Metaverse technologies demand accurate, real-time, and immersive modeling on consumer-grade hardware for both non-human perception (e.g., drone/robot/autonomous car navigation) and immersive technologies like AR/VR, requiring both structural accuracy and photorealism. However, there exists a knowledge gap in how to apply geometric reconstruction and photorealism modeling (novel view synthesis) in a unified framework. To address this gap and promote the development of robust and immersive modeling and rendering with consumer-grade devices, we propose a real-world Multi-Sensor Hybrid Room Dataset (MuSHRoom). Our dataset presents exciting challenges and requires state-of-the-art methods to be cost-effective, robust to noisy data and devices, and can jointly learn 3D reconstruction and novel view synthesis instead of treating them as separate tasks, making them ideal for real-world applications. We benchmark several famous pipelines on our dataset for joint 3D mesh reconstruction and novel view synthesis. Our dataset and benchmark show great potential in promoting the improvements for fusing 3D reconstruction and high-quality rendering in a robust and computationally efficient end-to-end fashion. The dataset and code are available at the project website: https://xuqianren.github.io/publications/MuSHRoom/.

Figures (4)

• Figure 1: The proposed MuSHRoom dataset includes 10 rooms captured by consumer devices Kinect and iPhone, and each room provides ground-truth mesh models obtained by a Faro scanner. Both Kinect and iPhone capture one long and one short RGB-D sequence for simulating a typical VR/AR use case. The MuSHRoom dataset provides camera poses and point clouds for Kinect and iPhone sequences. The dash lines demonstrate the rough capture trajectories. This dataset is intended for benchmarking room-scale 3D reconstruction and novel view synthesis.

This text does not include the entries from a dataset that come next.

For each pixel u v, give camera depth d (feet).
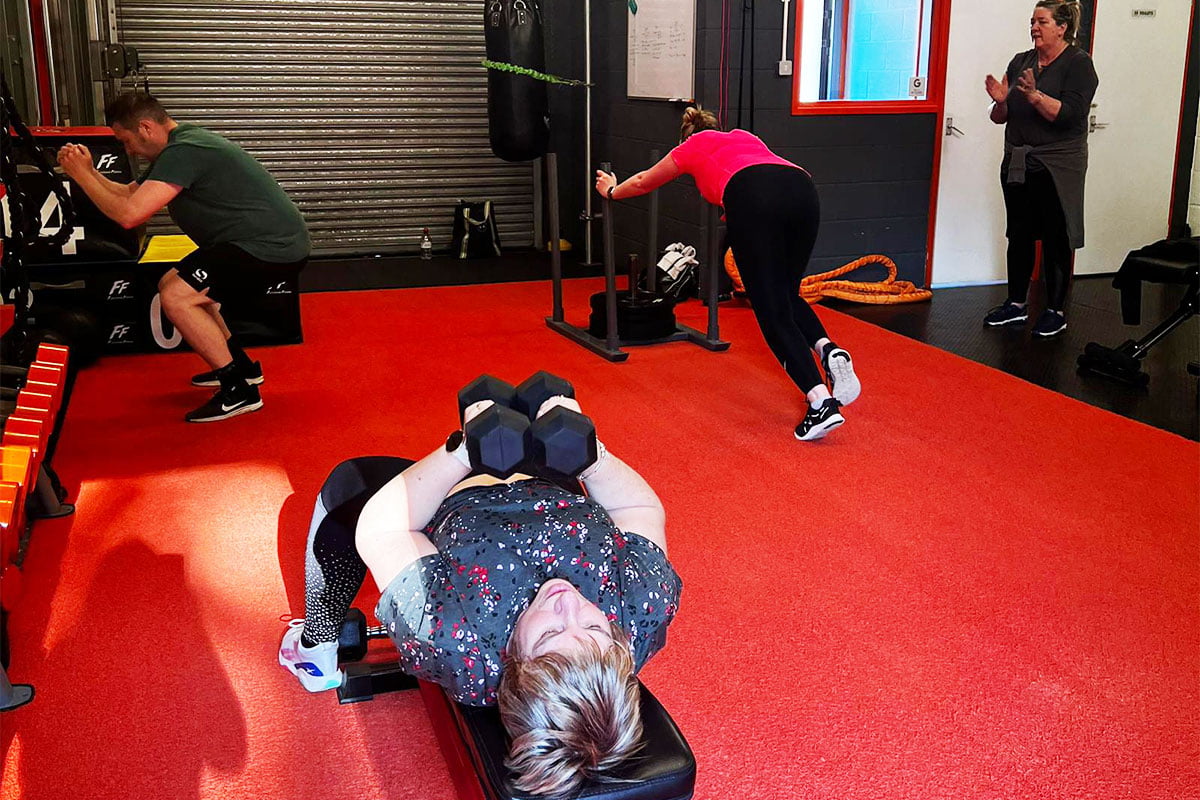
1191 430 13.07
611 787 4.45
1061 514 10.49
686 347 17.13
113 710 7.23
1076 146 17.12
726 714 7.22
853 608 8.66
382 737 6.98
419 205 26.12
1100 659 7.93
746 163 12.47
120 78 18.75
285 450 12.25
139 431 12.91
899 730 7.06
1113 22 21.30
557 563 4.89
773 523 10.27
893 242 21.52
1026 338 17.85
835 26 21.56
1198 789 6.51
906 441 12.61
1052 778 6.60
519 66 22.48
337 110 25.05
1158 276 14.85
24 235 9.87
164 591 8.87
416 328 18.37
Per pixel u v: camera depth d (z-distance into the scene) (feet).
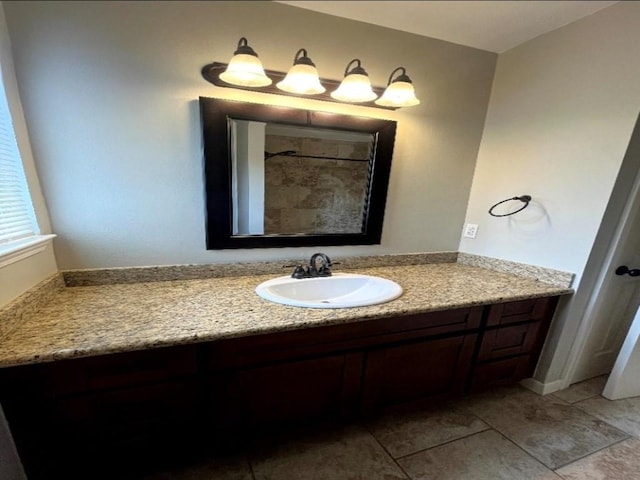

• Figure 2: The process pipeline. We use a Faro Scanner to obtain point clouds of the room from different locations and stitch them to create a complete model of the room, compensating for occluded areas. We use spectacular AI SDK to extract the undistorted RGB-D and camera pose for Kinect sequences and use the z-buffer to project point clouds into pixel coordinates to in-paint the raw depth. iPhone sequences are processed and registered by Polycam pose. Long/short captures of each consumer device are registered with global registration and further refined by COLMAP Schonberger_Frahm_2016 bundle adjustment.
• Figure 3: The challenges observed in the MuSHRoom dataset.
• Figure 4: The qualitative comparison of different methods on MuSHRoom dataset. We visualize mesh and novel view synthesis quality.